In investing, scalping is one stock trading strategy that relies on a trader’s buying and selling stocks rapidly many times per day, and (hopefully) securing small profits with each investment. It is generally a type of day trading which relies on price fluctuations that occur throughout a market day. Following is some information on buying and selling stocks quickly and often, and on how scalpers make money investing with high volumes of quick buys and sells.
Scalping in Stock Trading
Scalping is an active strategy that works when many small profits may be made off of small increases in price that occur when stock value fluctuates. A trader may place many buy orders in a given day, and sell shares at slightly higher prices if the value of the securities should rise at all. These small profits can add up, making a scalper money. This is profitable only if shares may be sold at higher prices than were originally paid for them, and if any commission is eclipsed by the profits.
Example of Scalping in Investing
Suppose that a trader buys 100 shares of stock A at $1 per share, 100 shares of B at $4 per share, 100 shares of C at $20 per share, and 100 shares of D at $65 per share (spending a total of $9,000). Within the hour, he has been able to sell all shares: A was sold at $1.04, B was unloaded at $4.30, C was sold for $20.10 per share, and D was sold at $65.90 per share.
So, profits from selling A were $4, profits from B were $30, profits from C were $10, and profits from D were $90, so, within the hour, the trader made $134 by selling based on price fluctuations, supposing that he was not charged commission for each trade. If there was, say, $10 commission per trade (for $80 total, as there were four buys and four sells), then $54 would have been made.

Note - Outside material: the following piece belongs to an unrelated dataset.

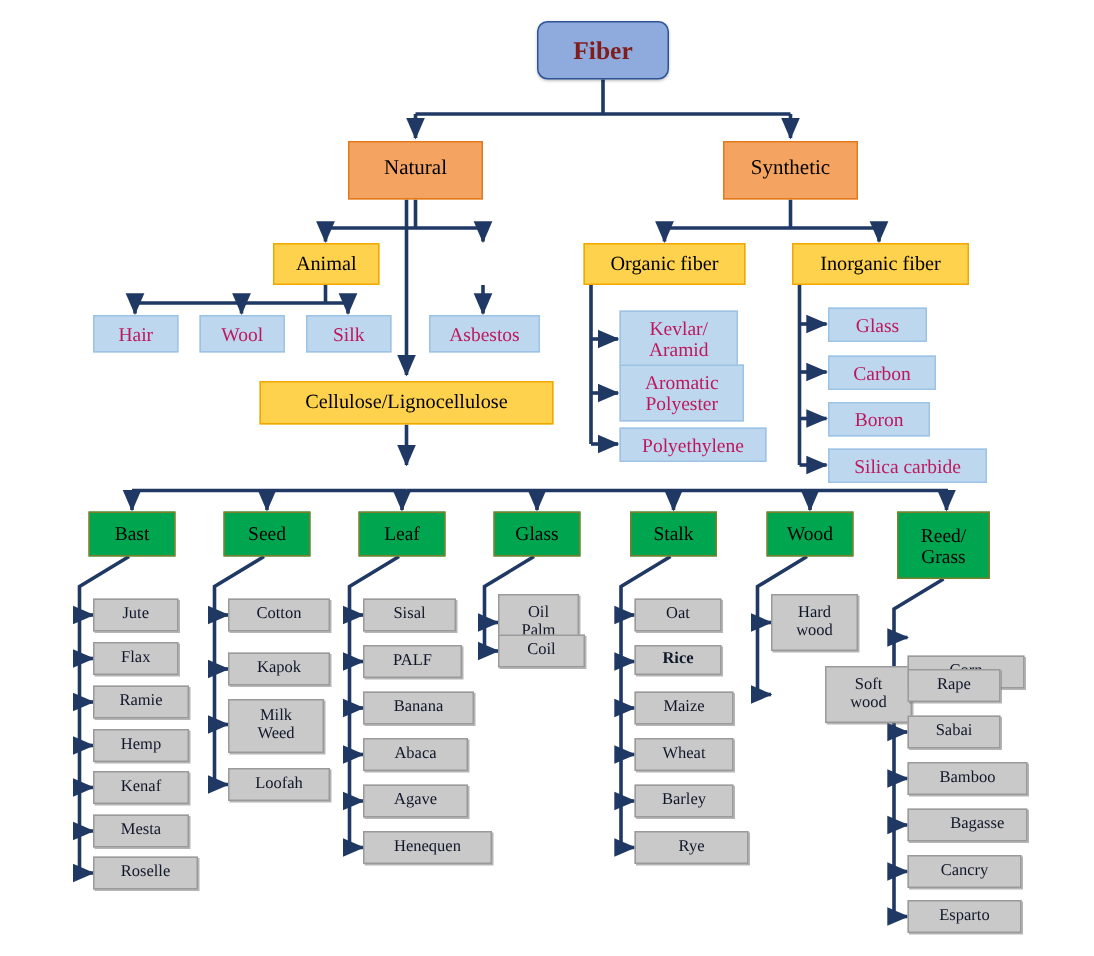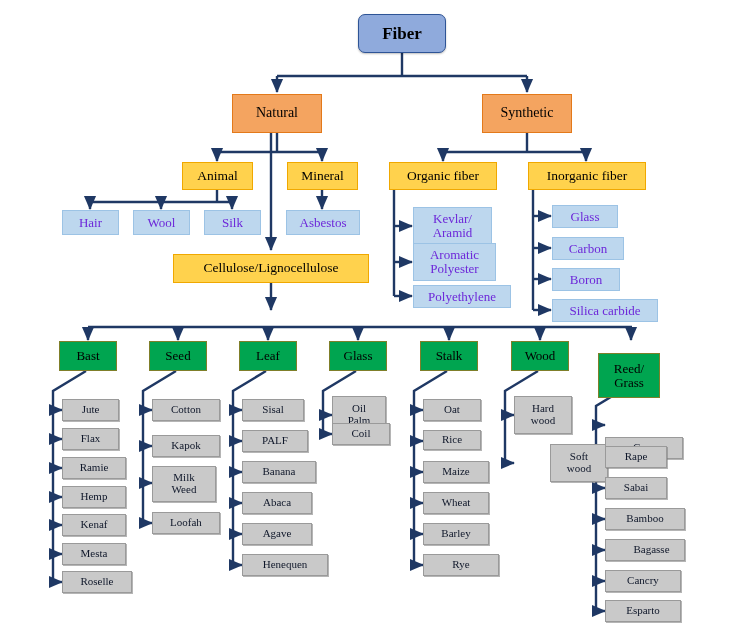"Fiber" .n-root { color: #000000 -> #7f1d1d }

How to Scalp in Stock Trading
First, make sure that commission is completely understood. At times, discount trade sites charge less, or even no commission for large trades, but if they do charge, any investor who hopes to be successful using this investing strategy must beat the commission. Large numbers of shares may need to be traded so that even a slight increase in price can mean selling shares for that slight increase on each share, which makes beating the commission much easier.
All in all, scalping, regardless of the overall price direction that stocks take, relies on volatility and price fluctuation. When prices jump about quickly, buying securities that drop low and selling their shares later when they rise, and performing high volumes of such trades (trading enough shares, if applicable, to beat commission) results in stock trading profits.